It is given that $G:X$ and $G:Y$. Does this $[g\bullet f](x) := g\bullet f(g\bullet x)$ formula define group action $G:(Y^{X})$ I guess it doesn't, but I can't prove it as for now. And there must be some examples that show it.
On the contrary, this formula $\forall g\epsilon G;[g\bullet f](x):=g*f(g^{-1}*x),f\epsilon Y^{X}, x\epsilon X$ is correct, but I fail to comprehend it completely. I'm also curious how it (the correct one) was derived from the basic formula of group action on set. P.S. $G : X$ notation stands for group action on a set.
So $G$ acts on sets $X$ and $Y$ (on the left). On the set $Y^X$ of all maps $X \to Y$ we try to define an action of $G$. Of course $(gf)(x):=g f(gx)$ doesn't work since you can immediately check that this doesn't satisfy $(gh)f = g(hf)$. But when you define $(gf)(x):=g f(g^{-1} x)$, then we have $1f=f$ (clear) and $(gh)f=g(hf)$ , since for all $x \in X$ we have $$g(h(f))(x)=g h(f)(g^{-1}x) = g (h f(h^{-1} g^{-1} x))=gh f((gh)^{-1} x) =((gh)f)(x)$$ This action might seem strange at first sight, because the inverse is involved. But it has the nice property that it is, in fact, an action, and notice that the fixed points (i.e. those functions $f$ with $gf=f$ for all $g \in G$) are exactly the $G$-equivariant maps $X \to Y$. In symbols, we have $\hom(X,Y)^G = \hom_G(X,Y)$. This is quite useful.

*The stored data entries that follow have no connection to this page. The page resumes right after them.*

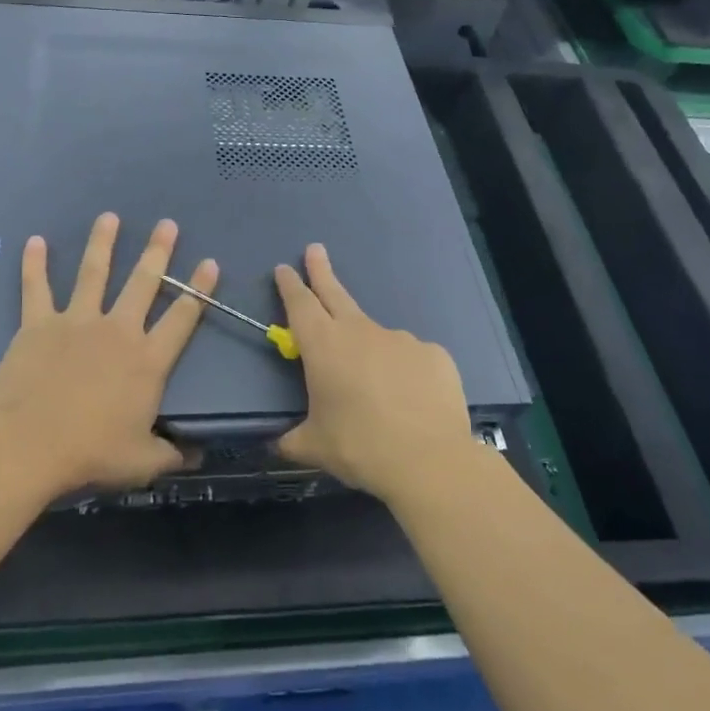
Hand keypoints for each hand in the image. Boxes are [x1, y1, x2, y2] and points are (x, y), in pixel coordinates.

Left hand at [0, 213, 217, 497]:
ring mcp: (77, 321)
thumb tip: (200, 454)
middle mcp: (118, 330)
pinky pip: (36, 288)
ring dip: (103, 243)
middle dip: (158, 251)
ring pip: (94, 273)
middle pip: (143, 282)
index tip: (210, 263)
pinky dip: (34, 264)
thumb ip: (173, 454)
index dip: (199, 290)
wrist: (29, 446)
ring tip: (109, 217)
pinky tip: (35, 241)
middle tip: (168, 224)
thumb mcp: (142, 462)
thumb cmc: (90, 453)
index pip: (182, 318)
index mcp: (147, 360)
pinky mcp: (39, 324)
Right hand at [274, 243, 474, 502]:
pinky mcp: (433, 354)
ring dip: (368, 349)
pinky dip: (404, 372)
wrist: (429, 460)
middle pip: (335, 294)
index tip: (284, 268)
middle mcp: (360, 332)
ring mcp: (400, 339)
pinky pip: (410, 358)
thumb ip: (291, 440)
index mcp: (324, 346)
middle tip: (315, 249)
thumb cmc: (360, 448)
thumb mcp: (314, 447)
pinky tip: (409, 399)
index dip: (290, 285)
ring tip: (375, 390)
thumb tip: (276, 444)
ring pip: (375, 336)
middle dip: (322, 271)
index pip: (300, 304)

Also notice the following more general construction: Let $G$ act on $X$ on the right and let $H$ act on $Y$ on the left. Then $Y^X$ has an action from $G \times H$ on the left, defined by $((g,h)f)(x):=h f(xg)$. By taking inverses, any right action can be turned into a left action, and vice versa. But this inverse-free construction works in great generality (closed symmetric monoidal categories where $G,H$ are replaced by arbitrary monoid objects), a special case being modules over rings. Notice that the right action of $G$ on $X$ becomes a left action of $G$ on $Y^X$ because $X \mapsto Y^X$ is a contravariant functor.